Which of the lines in the data mention the string "vida"? List them all.

**Material for this task:**
::::::::

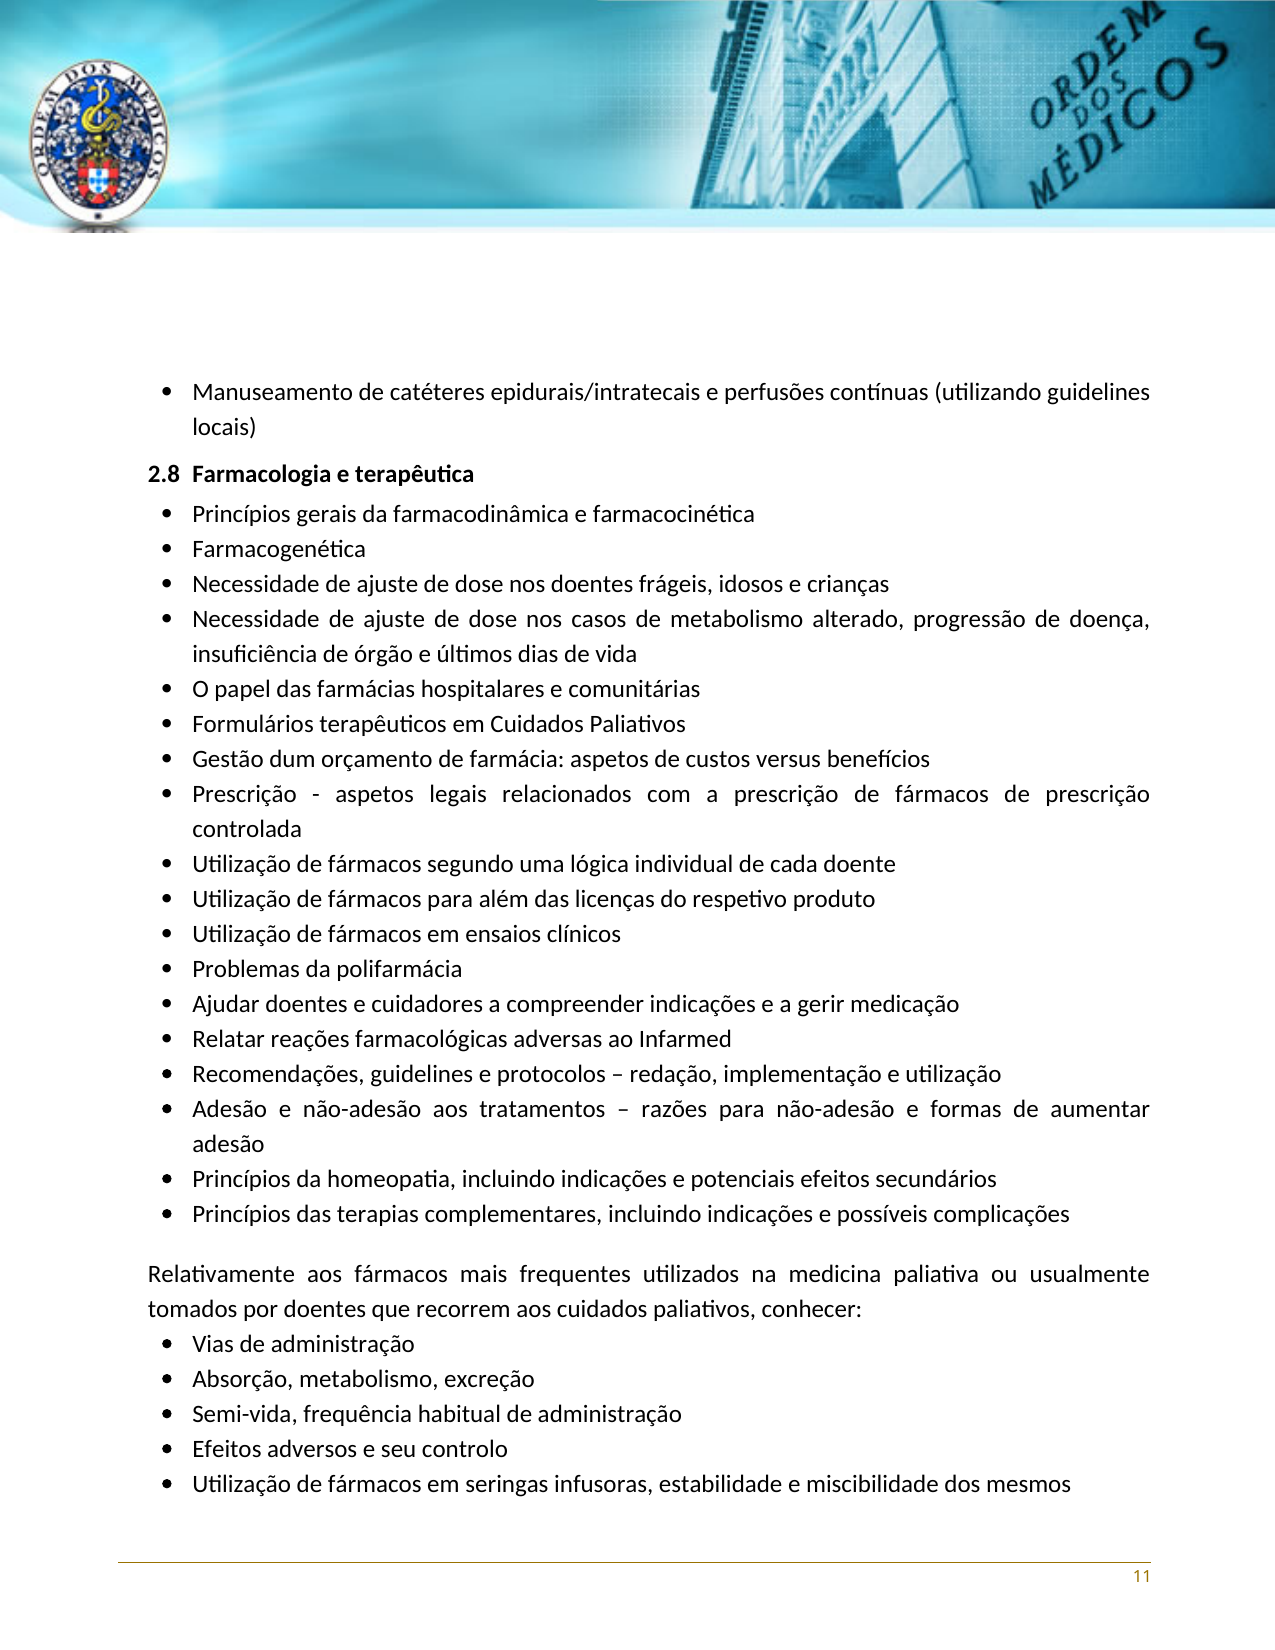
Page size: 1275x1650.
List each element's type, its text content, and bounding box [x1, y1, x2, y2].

text 2.8 Farmacologia e terapêutica [148, 458, 1152, 489]
list Utilização de fármacos em ensaios clínicos [162, 918, 1152, 949]
list Utilização de fármacos em seringas infusoras, estabilidade e miscibilidade dos mesmos [162, 1468, 1152, 1499]
list Relatar reações farmacológicas adversas ao Infarmed [162, 1023, 1152, 1054]
list Manuseamento de catéteres epidurais/intratecais e perfusões contínuas (utilizando guidelines locais) [162, 376, 1152, 442]
list Absorção, metabolismo, excreção [162, 1363, 1152, 1394]
list Recomendações, guidelines e protocolos – redação, implementação e utilização [162, 1058, 1152, 1089]
list Efeitos adversos e seu controlo [162, 1433, 1152, 1464]
list Ajudar doentes e cuidadores a compreender indicações e a gerir medicação [162, 988, 1152, 1019]
picture [0, 0, 1275, 233]
list Utilização de fármacos segundo uma lógica individual de cada doente [162, 848, 1152, 879]
list Utilização de fármacos para além das licenças do respetivo produto [162, 883, 1152, 914]
list Princípios gerais da farmacodinâmica e farmacocinética [162, 498, 1152, 529]
list Vias de administração [162, 1328, 1152, 1359]
list Semi-vida, frequência habitual de administração [162, 1398, 1152, 1429]
list Princípios das terapias complementares, incluindo indicações e possíveis complicações [162, 1198, 1152, 1229]
list Formulários terapêuticos em Cuidados Paliativos [162, 708, 1152, 739]
list Necessidade de ajuste de dose nos casos de metabolismo alterado, progressão de doença, insuficiência de órgão e últimos dias de vida [162, 603, 1152, 669]
list Adesão e não-adesão aos tratamentos – razões para não-adesão e formas de aumentar adesão [162, 1093, 1152, 1159]
list Princípios da homeopatia, incluindo indicações e potenciais efeitos secundários [162, 1163, 1152, 1194]
list Necessidade de ajuste de dose nos doentes frágeis, idosos e crianças [162, 568, 1152, 599]
list Prescrição - aspetos legais relacionados com a prescrição de fármacos de prescrição controlada [162, 778, 1152, 844]
list Problemas da polifarmácia [162, 953, 1152, 984]
list Farmacogenética [162, 533, 1152, 564]
list O papel das farmácias hospitalares e comunitárias [162, 673, 1152, 704]
text Relativamente aos fármacos mais frequentes utilizados na medicina paliativa ou usualmente tomados por doentes que recorrem aos cuidados paliativos, conhecer: [148, 1258, 1152, 1324]
list Gestão dum orçamento de farmácia: aspetos de custos versus benefícios [162, 743, 1152, 774]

::::::::

**Solution to the problem:**
list Semi-vida, frequência habitual de administração [162, 1398, 1152, 1429]
list Necessidade de ajuste de dose nos casos de metabolismo alterado, progressão de doença, insuficiência de órgão e últimos dias de vida [162, 603, 1152, 669]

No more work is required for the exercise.